10 comments to New City Bus Lanes coming

  • Stranded on the North Shore

    Citybound looks acceptable to me. But outbound (afternoon peak) buses will get stuck at the end Wellesley St and beginning Halsey St. Also no priority from Halsey St to Fanshawe Street. I really question is that the best they could’ve done? I reckon they should ban left turn from Halsey St to Fanshawe Street except buses. Problem solved – but that would surely get NZ Herald talking. Also, AT haven’t really been upfront as to where the termini are – the North Shore New Network consultation mentioned Symonds Street… but surely that can’t be?

    • Dan C

      what do you mean no priority for halsey to fanshawe? That’s one of the new 24/7 bus lanes.

      They should definitely make the left of the two left turn lanes from halsey to fanshawe bus only, but the new green bus lane line on that map stops just short, indicating busses will be fighting it out with cars.
      The issue with banning cars from all left hand lanes from halsey to fanshawe is that halsey st north of fanshawe will still be closed so you can’t go straight ahead . Left turn then right is how many vehicles access wynyard qtr at the moment. Mind you at first there were large queues to turn right (and then presumably left), but those vehicles all disappeared after a couple of weeks and queues are back to normal now.

  • Chris S

    They’re also resurfacing Wellesley St West this week. Not sure why – the old surface looked perfectly fine to me. I’m guessing it’s so they won’t have to resurface again any time soon (ie during CRL construction)?

    • Dan C

      yeah i don’t know why they couldn’t have just painted yellow lines on the existing surface to remove the parking.
      Should have done that years ago, so much nicer biking up wellesley st now.

      Heading east, after nelson st, the left hand lane used to get far too narrow at the end due to the last couple of parked cars. Always had cars either violently accelerating to get past before it narrowed, or sitting patently behind me making it impossible to then pull out into the right hand lane. go past go past please, then the lane will be clear for me to go right.

      • Mike

        The road was resurfaced to eliminate ghost marking on the road when the new line marking is put in place – provides a cleaner look/surface and is much safer in poor weather conditions.

  • Nicholas O'Kane

    Lets make it so after the CRL rail link cut and cover section on Albert Street is built, we have bus lanes on each side the full length of Albert street.

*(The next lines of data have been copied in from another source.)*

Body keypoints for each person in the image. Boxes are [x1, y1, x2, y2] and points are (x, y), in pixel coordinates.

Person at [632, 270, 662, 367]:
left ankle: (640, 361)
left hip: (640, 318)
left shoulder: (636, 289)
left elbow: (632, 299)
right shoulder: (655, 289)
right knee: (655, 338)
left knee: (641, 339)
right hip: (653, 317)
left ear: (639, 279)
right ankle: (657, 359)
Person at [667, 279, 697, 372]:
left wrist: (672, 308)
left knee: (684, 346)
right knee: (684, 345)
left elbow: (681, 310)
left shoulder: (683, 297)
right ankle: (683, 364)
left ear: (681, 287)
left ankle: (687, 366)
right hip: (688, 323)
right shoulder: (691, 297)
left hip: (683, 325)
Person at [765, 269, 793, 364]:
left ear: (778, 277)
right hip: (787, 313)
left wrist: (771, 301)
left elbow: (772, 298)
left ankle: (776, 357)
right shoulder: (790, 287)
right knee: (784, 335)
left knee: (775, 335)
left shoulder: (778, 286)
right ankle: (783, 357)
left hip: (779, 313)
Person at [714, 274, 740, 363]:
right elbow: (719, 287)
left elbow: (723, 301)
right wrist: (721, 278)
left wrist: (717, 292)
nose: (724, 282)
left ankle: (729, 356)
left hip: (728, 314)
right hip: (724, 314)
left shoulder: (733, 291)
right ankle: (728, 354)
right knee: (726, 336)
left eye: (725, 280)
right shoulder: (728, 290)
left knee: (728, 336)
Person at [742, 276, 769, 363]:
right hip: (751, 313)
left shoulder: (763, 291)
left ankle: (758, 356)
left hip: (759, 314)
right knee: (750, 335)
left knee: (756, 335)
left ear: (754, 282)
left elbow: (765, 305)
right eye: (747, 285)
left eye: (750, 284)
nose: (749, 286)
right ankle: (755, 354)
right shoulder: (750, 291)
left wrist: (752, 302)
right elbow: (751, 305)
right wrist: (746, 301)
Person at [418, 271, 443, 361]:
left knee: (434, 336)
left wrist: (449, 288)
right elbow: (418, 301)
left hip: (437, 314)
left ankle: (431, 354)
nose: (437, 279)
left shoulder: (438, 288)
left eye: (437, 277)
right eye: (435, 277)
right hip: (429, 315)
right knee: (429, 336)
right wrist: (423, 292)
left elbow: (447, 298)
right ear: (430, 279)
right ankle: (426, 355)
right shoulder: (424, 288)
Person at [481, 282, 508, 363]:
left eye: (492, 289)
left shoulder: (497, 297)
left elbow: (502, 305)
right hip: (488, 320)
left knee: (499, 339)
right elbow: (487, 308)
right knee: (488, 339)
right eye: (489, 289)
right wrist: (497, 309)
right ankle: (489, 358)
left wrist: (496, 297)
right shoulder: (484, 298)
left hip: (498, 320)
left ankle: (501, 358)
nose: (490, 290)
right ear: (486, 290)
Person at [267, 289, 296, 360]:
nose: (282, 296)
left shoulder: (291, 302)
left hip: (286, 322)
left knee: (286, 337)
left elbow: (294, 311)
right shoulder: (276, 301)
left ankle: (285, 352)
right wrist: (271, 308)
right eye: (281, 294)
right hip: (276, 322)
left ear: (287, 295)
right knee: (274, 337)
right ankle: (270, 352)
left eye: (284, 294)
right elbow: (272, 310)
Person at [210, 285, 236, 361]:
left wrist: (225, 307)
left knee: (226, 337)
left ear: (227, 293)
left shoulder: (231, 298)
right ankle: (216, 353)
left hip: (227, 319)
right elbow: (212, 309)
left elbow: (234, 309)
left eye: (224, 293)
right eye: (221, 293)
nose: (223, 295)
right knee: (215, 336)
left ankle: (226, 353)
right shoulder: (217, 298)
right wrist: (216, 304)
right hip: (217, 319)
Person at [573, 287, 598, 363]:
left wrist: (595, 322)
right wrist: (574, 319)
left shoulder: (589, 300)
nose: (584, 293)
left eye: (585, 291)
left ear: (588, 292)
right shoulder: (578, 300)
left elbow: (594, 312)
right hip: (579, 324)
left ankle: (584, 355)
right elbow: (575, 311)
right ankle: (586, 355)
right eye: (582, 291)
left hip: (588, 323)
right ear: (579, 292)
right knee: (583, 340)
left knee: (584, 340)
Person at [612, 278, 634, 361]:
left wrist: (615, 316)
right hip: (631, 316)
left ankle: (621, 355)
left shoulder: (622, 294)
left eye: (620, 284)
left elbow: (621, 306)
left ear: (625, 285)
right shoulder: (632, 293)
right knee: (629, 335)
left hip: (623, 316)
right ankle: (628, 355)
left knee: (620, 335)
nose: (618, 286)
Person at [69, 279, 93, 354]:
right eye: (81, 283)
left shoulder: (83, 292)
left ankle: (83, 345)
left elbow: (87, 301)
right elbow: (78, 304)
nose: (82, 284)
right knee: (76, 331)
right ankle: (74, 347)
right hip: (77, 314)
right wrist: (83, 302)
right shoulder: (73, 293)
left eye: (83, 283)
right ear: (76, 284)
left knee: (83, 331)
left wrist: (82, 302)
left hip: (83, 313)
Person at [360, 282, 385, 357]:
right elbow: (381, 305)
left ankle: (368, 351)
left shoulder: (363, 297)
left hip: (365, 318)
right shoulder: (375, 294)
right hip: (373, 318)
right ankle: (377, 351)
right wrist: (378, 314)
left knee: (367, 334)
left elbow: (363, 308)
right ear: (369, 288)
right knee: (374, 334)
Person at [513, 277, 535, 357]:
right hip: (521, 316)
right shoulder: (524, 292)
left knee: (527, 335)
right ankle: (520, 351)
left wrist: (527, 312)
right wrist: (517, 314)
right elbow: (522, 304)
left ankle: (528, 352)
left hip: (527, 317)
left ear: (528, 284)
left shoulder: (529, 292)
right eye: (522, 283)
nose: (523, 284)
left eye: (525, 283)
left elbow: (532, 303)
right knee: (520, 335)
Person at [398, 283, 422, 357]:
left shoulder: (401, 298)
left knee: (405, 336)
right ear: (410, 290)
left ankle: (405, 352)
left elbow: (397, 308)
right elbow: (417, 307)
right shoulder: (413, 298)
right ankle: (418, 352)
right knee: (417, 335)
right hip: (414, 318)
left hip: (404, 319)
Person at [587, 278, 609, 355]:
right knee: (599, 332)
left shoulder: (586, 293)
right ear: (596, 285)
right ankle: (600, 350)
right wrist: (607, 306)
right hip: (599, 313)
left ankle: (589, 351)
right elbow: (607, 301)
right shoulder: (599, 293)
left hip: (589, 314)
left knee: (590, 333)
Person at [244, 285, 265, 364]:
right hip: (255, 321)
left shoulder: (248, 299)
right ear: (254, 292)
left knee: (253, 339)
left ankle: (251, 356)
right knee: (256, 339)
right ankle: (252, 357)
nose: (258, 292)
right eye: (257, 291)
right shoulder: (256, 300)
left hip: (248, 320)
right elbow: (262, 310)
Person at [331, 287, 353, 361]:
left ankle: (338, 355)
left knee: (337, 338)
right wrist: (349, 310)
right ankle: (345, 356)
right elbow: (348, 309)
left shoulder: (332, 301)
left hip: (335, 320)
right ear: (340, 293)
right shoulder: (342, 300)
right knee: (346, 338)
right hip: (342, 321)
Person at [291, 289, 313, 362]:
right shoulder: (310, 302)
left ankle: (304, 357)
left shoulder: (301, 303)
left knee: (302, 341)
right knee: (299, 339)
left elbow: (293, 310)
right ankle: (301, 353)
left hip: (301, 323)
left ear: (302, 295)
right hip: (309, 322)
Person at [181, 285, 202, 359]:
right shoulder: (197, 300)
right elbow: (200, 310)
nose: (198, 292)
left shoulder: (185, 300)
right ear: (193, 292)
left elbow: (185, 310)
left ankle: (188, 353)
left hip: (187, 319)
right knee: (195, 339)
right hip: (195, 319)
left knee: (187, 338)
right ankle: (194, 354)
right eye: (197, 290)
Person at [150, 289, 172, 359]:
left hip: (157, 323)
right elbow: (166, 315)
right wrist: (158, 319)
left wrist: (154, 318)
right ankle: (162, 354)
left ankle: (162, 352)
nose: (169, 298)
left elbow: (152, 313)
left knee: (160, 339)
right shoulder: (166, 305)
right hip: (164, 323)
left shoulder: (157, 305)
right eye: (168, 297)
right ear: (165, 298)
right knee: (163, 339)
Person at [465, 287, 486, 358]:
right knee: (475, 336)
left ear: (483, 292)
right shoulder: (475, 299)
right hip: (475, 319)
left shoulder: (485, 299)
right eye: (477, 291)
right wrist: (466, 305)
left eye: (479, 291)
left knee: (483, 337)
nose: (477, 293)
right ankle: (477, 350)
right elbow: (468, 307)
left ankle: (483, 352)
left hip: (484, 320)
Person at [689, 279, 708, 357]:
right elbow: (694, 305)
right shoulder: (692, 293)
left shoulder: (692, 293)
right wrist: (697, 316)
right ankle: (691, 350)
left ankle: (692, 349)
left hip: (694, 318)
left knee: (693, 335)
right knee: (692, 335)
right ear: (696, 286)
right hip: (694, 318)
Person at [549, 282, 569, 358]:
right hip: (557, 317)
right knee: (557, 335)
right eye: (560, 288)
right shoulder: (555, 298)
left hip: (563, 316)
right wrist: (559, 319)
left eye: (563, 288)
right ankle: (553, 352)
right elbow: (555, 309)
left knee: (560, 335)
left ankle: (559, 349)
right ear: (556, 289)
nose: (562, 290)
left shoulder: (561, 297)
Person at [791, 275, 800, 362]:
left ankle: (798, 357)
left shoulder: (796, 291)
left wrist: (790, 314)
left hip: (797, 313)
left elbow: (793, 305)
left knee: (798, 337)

  • Citybound on Symonds being AM Peak only is stupid, once again the other day my bus was stuck behind dozens of cars legally in the bus lane at PM Peak… It should be either both peaks or permanent!

  • Caught a rush-hour Link last night and was delighted to find us zooming along a good slice of new green in front of Vic Park Market. Nice work AT>

  • Sharon

    I’m all for Bus Lanes and Cycle Lanes, but does this mean that the two lanes already largely congested in peak PM timeframes, going up Hobson to the Southern Motorway will now be down to one lane? Hopefully an allowance has been made for this, as it already can take up to 30 minutes to get up Hobson Street before you even get to the motorway – taking things down to one lane will create more congestion at all points of entry to Hobson Street. Can anyone advise?

    • > taking things down to one lane will create more congestion at all points of entry to Hobson Street. Can anyone advise?

      I think it’s likely to have no real effect on the wait to get on the motorway. The traffic standing still in those two lanes is basically queueing for the motorway ramp lights, rather than being congested on Hobson Street itself. At many intersections, there’s long green phases where no vehicles can get through at all, because they’re just waiting behind cars on the far side of the intersection. Going down from two lanes to one should mean that queue moves twice as fast to the ramp lights, but will be twice the distance.

      You’re still ultimately waiting for a certain number of cars to get on the motorway before you do. That’s not changed by the shape of the queue. Might as well have a long thin queue rather than a shorter, wide one.